In a bleak finding for environmentalists, Larsen and his colleagues found that a future “worst-case” scenario far exceeded the “best case.” Even if President Trump does not succeed in fully dismantling every Obama-era climate policy, the United States will still fail to make its Paris target, cutting greenhouse-gas pollution by only 20 percent by 2025.
But if the White House succeeds in totally destroying U.S. climate policy, and renewable energy does not mature as quickly as anticipated, then U.S. emissions could far undershoot their target, declining by only 12 percent, according to the report. That would mean the U.S. will not even come halfway to making its Paris goals.
If the United States fails to make its Obama-era climate targets, it will not be alone. Germany will not meet its 2020 climate goals, though it aimed for reductions far more ambitious than the United States.
Even if all the countries of the world managed to make their Paris targets, the world would still fail to prevent the world’s average temperature rising by two degrees Celsius. Countries have simply not pledged to reduce their greenhouse-gas emissions fast enough to meet that goal.
“The Rhodium Group is a serious outfit that does really impressive work,” said Zeke Hausfather, a research scientist at Berkeley Earth who was not connected to the report.
He said the study reached the same conclusions as most energy analysts. “Cheap natural gas and renewables will continue to force out coal, leading to reducing emissions in the power sector. But emissions will stay mostly flat in the transportation sector.”
Still, faced with these lackluster findings, climate advocates have turned to two more hopeful storylines.
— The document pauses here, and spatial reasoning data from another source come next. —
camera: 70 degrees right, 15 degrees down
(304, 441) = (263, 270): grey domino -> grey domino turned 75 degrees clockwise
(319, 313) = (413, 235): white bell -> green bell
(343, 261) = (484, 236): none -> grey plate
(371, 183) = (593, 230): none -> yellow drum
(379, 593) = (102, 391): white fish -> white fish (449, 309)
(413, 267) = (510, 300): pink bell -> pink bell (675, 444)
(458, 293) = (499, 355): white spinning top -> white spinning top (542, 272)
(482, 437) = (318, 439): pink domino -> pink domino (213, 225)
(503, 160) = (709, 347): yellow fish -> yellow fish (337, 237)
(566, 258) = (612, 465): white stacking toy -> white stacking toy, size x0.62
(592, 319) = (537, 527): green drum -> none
First, they argue that states and cities are beginning to pass climate laws of their own. They have formed We Are Still In, which claims to represent 171 million people and 34 percent of the U.S. economy.
Larsen said that state action was good—but there needed to be more of it. “California’s doing everything it can do. They’re going to keep trying new stuff, but they’re in their own league,” he told me.
States in the Northeast could be far more aggressive, he said. They could try encouraging public-transit use or promoting electric-car ownership. And in New England—where many homes still run oil-burning furnaces through the winter—local governments could subsidize the purchase of new electric heaters.
“States, whether or not they succeed, need to try to get at this stuff,” Larsen said. “By trying new stuff in the hope that something works, it’s laying the groundwork for the next wave of federal action.”
Second, climate advocates argue that renewable energy is getting cheaper faster than anyone has anticipated.
“There’s this idea in the power sector that technology is going to save us, that renewables are getting cheaper way faster than predicted,” Larsen said. “What we find is: Yes, emissions could go down faster and more dramatically than anybody expected. However, there is a limit to that success.”